No, this is not a new movie in the Marvel Cinematic Universe, but the implications might be enough for Thanos to even raise an eyebrow. The newly published study takes a hard look at the underlying mechanisms for the DNA mismatch repair (MMR) pathway—which helps maintain genomic fidelity by more than 1000-fold. Typically, MMR works in concert with the DNA replication machinery, utilizing two proofreading proteins that work together as an emergency stop button to prevent replication errors. Now, new research from North Carolina (NC) State University and the University of North Carolina (UNC) at Chapel Hill shows how these proteins—MutL and MutS—prevent DNA replication errors by creating an immobile structure that recruits more proteins to the site to repair the error.
“Although mismatches are rare, the human genome contains approximately six billion nucleotides in every cell, resulting in approximately 600 errors per cell, and the human body consists of more than 37 trillion cells,” explained co-senior study investigator Dorothy Erie, PhD, a chemistry professor at UNC-Chapel Hill and a member of UNC’s Lineberger Comprehensive Cancer Center. “Consequently, if these errors go unchecked, they can result in a vast array of mutations, which in turn can result in a variety of cancers, collectively known as Lynch Syndrome.”
Findings from the new study—published recently in two PNAS articles titled, “Recurrent mismatch binding by MutS mobile clamps on DNA localizes repair complexes nearby” and “Dynamic human MutSα-MutLα complexes compact mismatched DNA”—also suggest that the immobile structure could also prevent the mismatched region from being “packed” back into the cell during division.
When a cell prepares to divide, the DNA splits, with the double helix “unzipping” into two separate backbones. New nucleotides are filled into the gaps on the other side of the backbone, pairing with their counterparts and replicating the DNA to make a copy for both the old and the new cells. The nucleotides are a correct match most of the time, but occasionally—about one time in 10 million—there is a mismatch.
A pair of proteins known as MutS and MutL work together to initiate repair of these mismatches. MutS slides along the newly created side of the DNA strand after it is replicated, proofreading it. When it finds a mismatch, it locks into place at the site of the error and recruits MutL to come and join it. MutL marks the newly formed DNA strand as defective and signals a different protein to gobble up the portion of the DNA containing the error. Then the nucleotide matching starts over, filling the gap again. The entire process reduces replication errors around a 1000-fold, serving as one of our body’s best defenses against genetic mutations that can lead to cancer.

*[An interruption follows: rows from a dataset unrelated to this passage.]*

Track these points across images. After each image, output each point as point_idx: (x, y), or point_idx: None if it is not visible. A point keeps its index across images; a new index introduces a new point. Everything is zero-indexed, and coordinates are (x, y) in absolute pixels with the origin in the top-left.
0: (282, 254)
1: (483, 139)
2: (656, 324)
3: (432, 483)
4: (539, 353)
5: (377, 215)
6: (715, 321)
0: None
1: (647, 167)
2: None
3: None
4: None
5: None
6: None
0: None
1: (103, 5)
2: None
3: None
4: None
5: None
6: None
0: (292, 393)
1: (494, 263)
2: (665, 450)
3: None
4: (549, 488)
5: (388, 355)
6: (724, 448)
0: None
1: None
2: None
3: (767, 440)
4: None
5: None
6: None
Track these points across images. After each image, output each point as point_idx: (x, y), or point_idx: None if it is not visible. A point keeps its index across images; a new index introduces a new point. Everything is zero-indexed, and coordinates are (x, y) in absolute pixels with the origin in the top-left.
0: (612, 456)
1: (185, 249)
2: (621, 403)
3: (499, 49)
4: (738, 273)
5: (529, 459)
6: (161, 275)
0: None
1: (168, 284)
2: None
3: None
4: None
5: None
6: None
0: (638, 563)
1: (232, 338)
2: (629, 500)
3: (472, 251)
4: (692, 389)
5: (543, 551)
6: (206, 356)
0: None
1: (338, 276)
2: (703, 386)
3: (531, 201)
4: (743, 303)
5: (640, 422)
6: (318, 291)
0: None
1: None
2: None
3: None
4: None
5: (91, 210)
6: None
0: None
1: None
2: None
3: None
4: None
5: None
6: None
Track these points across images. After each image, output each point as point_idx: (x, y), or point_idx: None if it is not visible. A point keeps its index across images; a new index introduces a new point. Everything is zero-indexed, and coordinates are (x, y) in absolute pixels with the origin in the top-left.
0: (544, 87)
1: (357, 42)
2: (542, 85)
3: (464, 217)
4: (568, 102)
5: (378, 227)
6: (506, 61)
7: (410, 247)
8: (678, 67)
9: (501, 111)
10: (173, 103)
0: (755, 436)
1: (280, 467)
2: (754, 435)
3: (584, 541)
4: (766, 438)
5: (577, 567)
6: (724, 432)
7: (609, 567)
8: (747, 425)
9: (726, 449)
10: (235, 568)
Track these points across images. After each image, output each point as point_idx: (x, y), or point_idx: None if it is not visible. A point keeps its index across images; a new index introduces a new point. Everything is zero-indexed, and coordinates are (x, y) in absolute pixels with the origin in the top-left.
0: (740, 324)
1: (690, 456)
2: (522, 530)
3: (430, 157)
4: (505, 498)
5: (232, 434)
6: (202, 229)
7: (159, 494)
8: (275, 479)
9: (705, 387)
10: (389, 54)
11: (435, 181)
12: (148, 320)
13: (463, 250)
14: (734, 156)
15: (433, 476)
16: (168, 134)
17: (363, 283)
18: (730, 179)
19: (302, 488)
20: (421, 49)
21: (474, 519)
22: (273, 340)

“We know that MutS and MutL find, bind, and recruit repair proteins to DNA,” noted co-senior study investigator, Keith Weninger, PhD, a biophysicist and university faculty scholar at NC State. “But one question remained—do MutS and MutL move from the mismatch during the repair recruiting process, or stay where they are?”
Between the two papers, Weninger and Erie looked at both human and bacterial DNA to gain a clearer temporal and structural picture of what happens when MutS and MutL engage in mismatch repair.
Using both fluorescent and non-fluorescent imaging techniques, including atomic force microscopy, optical spectroscopy, and tethered particle motion, the researchers found that MutL “freezes” MutS in place at the site of the mismatch, forming a stable complex that stays in that vicinity until the repair can take place. The complex appears to reel in the DNA around the mismatch as well, marking and protecting the DNA region until the repair can occur.
“We use single-molecule FRET to follow the post-recognition states of MutS and the impact of MutL on its properties. In contrast to current thinking, we find that after the initial mobile clamp formation event, MutS undergoes frequent cycles of mismatch rebinding and mobile clamp reformation without releasing DNA,” the authors wrote. “Notably, ATP hydrolysis is required to alter the conformation of MutS such that it can recognize the mismatch again instead of bypassing it; thus, ATP hydrolysis licenses the MutS mobile clamp to rebind the mismatch. Moreover, interaction with MutL can both trap MutS at the mismatch en route to mobile clamp formation and stop the movement of the mobile clamp on DNA. MutS’s frequent rebinding of the mismatch, which increases its residence time in the vicinity of the mismatch, coupled with MutL’s ability to trap MutS, should increase the probability that MutS–MutL MMR initiation complexes localize near the mismatch.”
“Due to the mobility of these proteins, current thinking envisioned MutS and MutL sliding freely along the mismatched strand, rather than stopping,” Weninger concluded. “This work demonstrates that the process is different than previously thought. Additionally, the complex’s interaction with the strand effectively stops any other processes until repair takes place. So, the defective DNA strand cannot be repacked into a chromosome and then carried forward through cell division.”